▶ **REQUIRED WORK**
What you return should be the lines of the data containing "their", each in full.

▶ **MATERIAL FOR THIS EXERCISE**
┌──

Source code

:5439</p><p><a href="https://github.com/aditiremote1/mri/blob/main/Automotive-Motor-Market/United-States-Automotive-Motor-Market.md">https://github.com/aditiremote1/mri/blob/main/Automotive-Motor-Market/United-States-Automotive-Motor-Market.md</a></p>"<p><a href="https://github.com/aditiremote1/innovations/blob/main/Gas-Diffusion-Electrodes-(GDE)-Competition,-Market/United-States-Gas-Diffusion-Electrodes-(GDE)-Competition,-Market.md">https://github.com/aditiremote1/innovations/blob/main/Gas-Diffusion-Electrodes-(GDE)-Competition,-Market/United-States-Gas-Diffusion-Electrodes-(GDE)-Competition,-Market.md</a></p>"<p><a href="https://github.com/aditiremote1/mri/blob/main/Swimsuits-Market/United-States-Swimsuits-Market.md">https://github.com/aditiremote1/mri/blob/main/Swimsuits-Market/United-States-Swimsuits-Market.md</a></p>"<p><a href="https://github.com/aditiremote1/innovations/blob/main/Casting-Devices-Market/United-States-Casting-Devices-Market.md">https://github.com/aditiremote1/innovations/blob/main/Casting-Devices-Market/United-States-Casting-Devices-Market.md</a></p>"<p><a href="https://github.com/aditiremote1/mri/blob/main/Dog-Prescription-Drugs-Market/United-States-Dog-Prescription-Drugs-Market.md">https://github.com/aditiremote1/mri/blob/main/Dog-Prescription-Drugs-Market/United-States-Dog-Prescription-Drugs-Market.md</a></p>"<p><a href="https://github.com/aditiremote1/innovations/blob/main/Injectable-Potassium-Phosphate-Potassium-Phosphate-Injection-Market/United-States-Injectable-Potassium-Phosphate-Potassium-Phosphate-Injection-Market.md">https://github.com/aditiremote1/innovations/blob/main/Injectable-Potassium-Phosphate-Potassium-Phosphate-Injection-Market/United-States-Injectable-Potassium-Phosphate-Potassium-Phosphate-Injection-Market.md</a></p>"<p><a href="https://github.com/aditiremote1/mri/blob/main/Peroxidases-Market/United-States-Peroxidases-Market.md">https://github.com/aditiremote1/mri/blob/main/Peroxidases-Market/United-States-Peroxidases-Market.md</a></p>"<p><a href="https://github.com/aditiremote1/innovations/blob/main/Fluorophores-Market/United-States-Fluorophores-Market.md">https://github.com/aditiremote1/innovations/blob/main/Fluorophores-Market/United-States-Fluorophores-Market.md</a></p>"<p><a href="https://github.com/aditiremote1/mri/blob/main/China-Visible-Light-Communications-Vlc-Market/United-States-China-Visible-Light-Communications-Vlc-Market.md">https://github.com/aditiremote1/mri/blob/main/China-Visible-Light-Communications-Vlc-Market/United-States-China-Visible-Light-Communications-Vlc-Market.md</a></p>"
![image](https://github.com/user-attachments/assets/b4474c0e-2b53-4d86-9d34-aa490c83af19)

└──
┌──

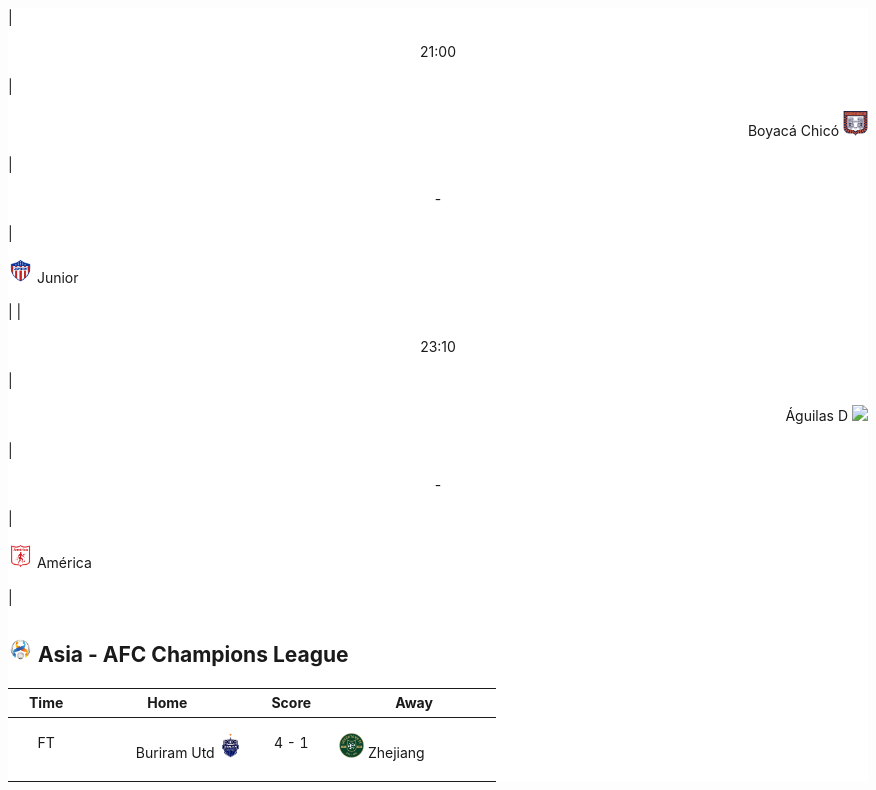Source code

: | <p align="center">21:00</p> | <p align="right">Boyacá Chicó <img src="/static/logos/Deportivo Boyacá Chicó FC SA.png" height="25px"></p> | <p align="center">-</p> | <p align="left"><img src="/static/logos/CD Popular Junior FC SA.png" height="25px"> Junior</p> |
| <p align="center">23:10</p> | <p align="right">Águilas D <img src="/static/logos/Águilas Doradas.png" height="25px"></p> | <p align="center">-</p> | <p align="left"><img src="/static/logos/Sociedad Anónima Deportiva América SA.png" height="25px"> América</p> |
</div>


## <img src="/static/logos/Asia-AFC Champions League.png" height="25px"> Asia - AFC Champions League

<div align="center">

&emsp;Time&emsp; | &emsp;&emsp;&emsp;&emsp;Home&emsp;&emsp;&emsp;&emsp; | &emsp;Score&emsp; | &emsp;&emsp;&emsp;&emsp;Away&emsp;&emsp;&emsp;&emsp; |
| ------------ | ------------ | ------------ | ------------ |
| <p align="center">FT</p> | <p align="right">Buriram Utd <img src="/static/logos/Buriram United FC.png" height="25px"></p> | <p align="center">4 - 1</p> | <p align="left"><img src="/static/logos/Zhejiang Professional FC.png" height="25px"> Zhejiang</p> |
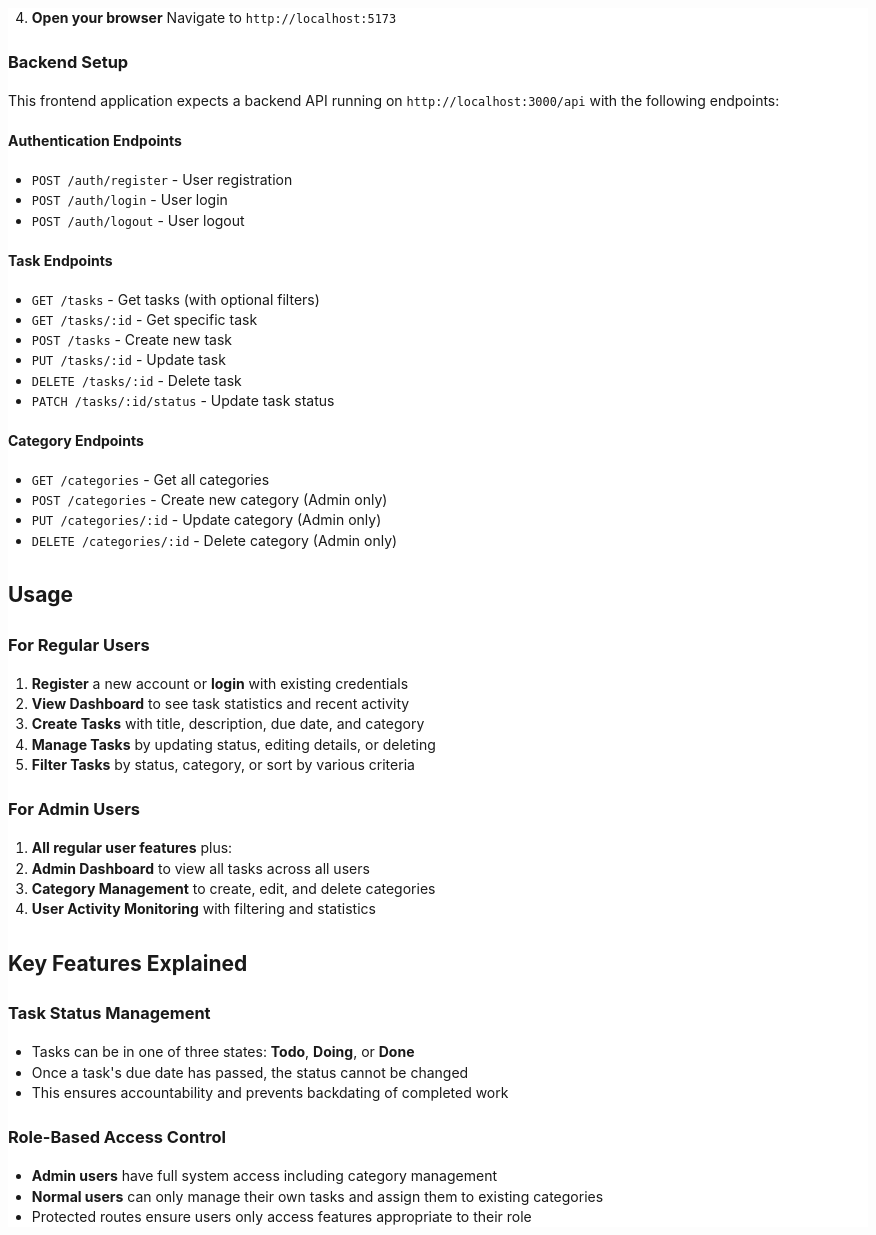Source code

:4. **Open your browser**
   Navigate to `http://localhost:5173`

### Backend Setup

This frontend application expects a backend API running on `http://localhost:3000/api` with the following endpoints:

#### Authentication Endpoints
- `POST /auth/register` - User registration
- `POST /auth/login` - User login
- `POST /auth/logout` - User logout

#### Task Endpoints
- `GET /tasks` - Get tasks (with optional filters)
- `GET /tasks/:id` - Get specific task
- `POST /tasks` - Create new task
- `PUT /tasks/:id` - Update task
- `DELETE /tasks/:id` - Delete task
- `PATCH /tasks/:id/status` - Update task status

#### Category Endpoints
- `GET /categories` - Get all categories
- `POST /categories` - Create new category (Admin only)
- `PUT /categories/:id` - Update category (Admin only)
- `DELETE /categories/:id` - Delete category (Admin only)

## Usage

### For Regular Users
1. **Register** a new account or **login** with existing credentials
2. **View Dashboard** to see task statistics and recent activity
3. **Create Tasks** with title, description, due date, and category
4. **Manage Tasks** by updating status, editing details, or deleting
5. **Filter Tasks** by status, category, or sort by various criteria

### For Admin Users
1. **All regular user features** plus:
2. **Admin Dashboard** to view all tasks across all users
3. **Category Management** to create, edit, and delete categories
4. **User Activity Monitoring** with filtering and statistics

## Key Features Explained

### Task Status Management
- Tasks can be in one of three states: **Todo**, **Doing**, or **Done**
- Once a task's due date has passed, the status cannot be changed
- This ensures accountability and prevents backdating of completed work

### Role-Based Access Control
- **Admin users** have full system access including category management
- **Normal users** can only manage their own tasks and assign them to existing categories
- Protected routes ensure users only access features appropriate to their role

└──

▶ **RESPONSE FOR THIS EXERCISE**
- **Normal users** can only manage their own tasks and assign them to existing categories
- Protected routes ensure users only access features appropriate to their role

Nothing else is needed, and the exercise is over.